Segment Start: GIVEN DATA
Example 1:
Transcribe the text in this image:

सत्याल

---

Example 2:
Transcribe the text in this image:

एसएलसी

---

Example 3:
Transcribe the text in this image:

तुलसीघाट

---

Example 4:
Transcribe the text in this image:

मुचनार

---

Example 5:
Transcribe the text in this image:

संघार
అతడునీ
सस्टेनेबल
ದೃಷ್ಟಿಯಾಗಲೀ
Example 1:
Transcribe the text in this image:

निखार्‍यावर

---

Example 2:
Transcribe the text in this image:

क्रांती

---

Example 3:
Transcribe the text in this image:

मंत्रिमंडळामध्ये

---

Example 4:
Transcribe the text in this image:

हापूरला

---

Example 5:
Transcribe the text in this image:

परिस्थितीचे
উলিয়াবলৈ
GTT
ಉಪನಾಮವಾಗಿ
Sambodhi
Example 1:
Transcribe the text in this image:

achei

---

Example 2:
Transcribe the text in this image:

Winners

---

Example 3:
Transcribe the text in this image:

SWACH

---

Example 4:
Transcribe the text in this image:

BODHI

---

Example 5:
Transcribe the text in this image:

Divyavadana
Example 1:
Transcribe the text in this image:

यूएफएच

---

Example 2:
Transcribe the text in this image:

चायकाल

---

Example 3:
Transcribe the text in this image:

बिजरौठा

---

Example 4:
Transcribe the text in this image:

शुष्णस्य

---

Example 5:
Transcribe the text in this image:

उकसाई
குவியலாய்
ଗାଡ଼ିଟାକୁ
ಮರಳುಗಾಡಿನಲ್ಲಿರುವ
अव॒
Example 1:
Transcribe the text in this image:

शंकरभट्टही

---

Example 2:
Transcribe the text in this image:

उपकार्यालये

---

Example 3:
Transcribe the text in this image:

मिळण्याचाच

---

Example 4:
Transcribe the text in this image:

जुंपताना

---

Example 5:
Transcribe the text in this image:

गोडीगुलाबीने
Segment End: GIVEN DATA
Please reproduce all of the entries above exactly as they appear.

EXERCISE SOLUTION –
Example 1:
Transcribe the text in this image:

सत्याल

---

Example 2:
Transcribe the text in this image:

एसएलसी

---

Example 3:
Transcribe the text in this image:

तुलसीघाट

---

Example 4:
Transcribe the text in this image:

मुचनार

---

Example 5:
Transcribe the text in this image:

संघार
అతడునీ
सस्टेनेबल
ದೃಷ್ಟಿಯಾಗಲೀ
Example 1:
Transcribe the text in this image:

निखार्‍यावर

---

Example 2:
Transcribe the text in this image:

क्रांती

---

Example 3:
Transcribe the text in this image:

मंत्रिमंडळामध्ये

---

Example 4:
Transcribe the text in this image:

हापूरला

---

Example 5:
Transcribe the text in this image:

परिस्थितीचे
উলিয়াবলৈ
GTT
ಉಪನಾಮವಾಗಿ
Sambodhi
Example 1:
Transcribe the text in this image:

achei

---

Example 2:
Transcribe the text in this image:

Winners

---

Example 3:
Transcribe the text in this image:

SWACH

---

Example 4:
Transcribe the text in this image:

BODHI

---

Example 5:
Transcribe the text in this image:

Divyavadana
Example 1:
Transcribe the text in this image:

यूएफएच

---

Example 2:
Transcribe the text in this image:

चायकाल

---

Example 3:
Transcribe the text in this image:

बिजरौठा

---

Example 4:
Transcribe the text in this image:

शुष्णस्य

---

Example 5:
Transcribe the text in this image:

उकसाई
குவியலாய்
ଗାଡ଼ିଟାକୁ
ಮರಳುಗಾಡಿನಲ್ಲಿರುವ
अव॒
Example 1:
Transcribe the text in this image:

शंकरभट्टही

---

Example 2:
Transcribe the text in this image:

उपकार्यालये

---

Example 3:
Transcribe the text in this image:

मिळण्याचाच

---

Example 4:
Transcribe the text in this image:

जुंपताना

---

Example 5:
Transcribe the text in this image:

गोडीगुलाबीने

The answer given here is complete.